Le PDG de l’Atlético a vertement critiqué le Barça après les déclarations de Julián Álvarez sur son envie de partir. Le club madrilène envisagerait une saisine de la FIFA.
Par Alexis Duvrain · 24 juin 2026 à 11:34 · 2 min

La sortie publique de Julián Álvarez après la victoire de l’Argentine face à l’Autriche (2-0) en Coupe du monde a mis le feu aux poudres à Madrid. En déclarant qu’un transfert serait « le mieux pour tout le monde » et qu’il voulait « réaliser son rêve », l’attaquant argentin a contraint l’Atlético à monter au créneau, et son PDG Miguel Ángel Gil Marín n’a pas mâché ses mots dans un entretien accordé à l’agence de presse EFE.
Le Barça nous manque de respect (...) Il nous ment, il ment au joueur, aux médias et aussi à ses propres supporters.

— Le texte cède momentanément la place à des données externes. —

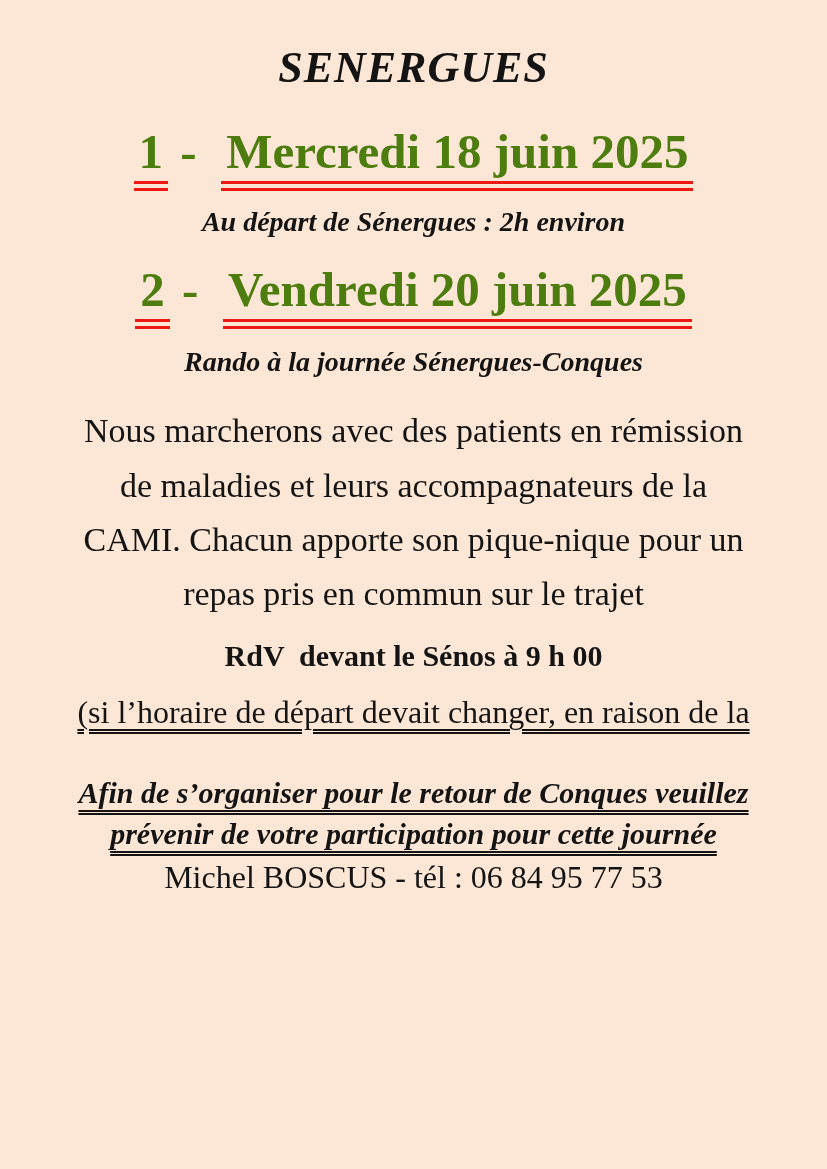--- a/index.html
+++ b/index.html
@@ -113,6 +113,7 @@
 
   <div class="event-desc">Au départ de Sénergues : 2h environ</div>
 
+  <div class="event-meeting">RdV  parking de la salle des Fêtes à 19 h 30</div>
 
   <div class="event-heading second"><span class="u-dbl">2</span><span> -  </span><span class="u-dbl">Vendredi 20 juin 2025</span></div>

Sur le timing choisi par son joueur, Gil Marín a d’abord exprimé sa déception : « Je suis très triste de ses déclarations. Ce n’était pas le jour pour faire ces déclarations, c’était le jour de Messi et de la sélection argentine, pas celui de Julian », a-t-il lâché à EFE. Puis, visant directement le Barça, il a asséné que le club catalan essaie de « faire croire à tout le monde qu’il peut aspirer à une opération pour laquelle il n’est en réalité pas qualifié », en référence aux capacités financières du club blaugrana. À titre de comparaison, il a évoqué la tentative avortée des Catalans pour recruter Nico Williams l’année passée auprès de l’Athletic Club.
Sous contrat jusqu’en juin 2030, Álvarez a inscrit 49 buts en 106 matchs sous le maillot rojiblanco depuis son arrivée en provenance de Manchester City. La position de l’Atlético est limpide : la clause libératoire fixée à 500 millions d’euros constitue le seul levier légal pour obtenir son départ, et le club n’entend pas descendre en dessous. Parallèlement, selon So Foot, le club madrilène envisage de saisir la FIFA pour dénoncer les manœuvres du Barça autour d’un joueur encore sous contrat. Le Real Madrid, également cité parmi les clubs intéressés, observe la situation. Pour le Barça, valider ce dossier supposerait de lever une clause parmi les plus élevées du football mondial, dans un contexte financier qui reste sous haute surveillance.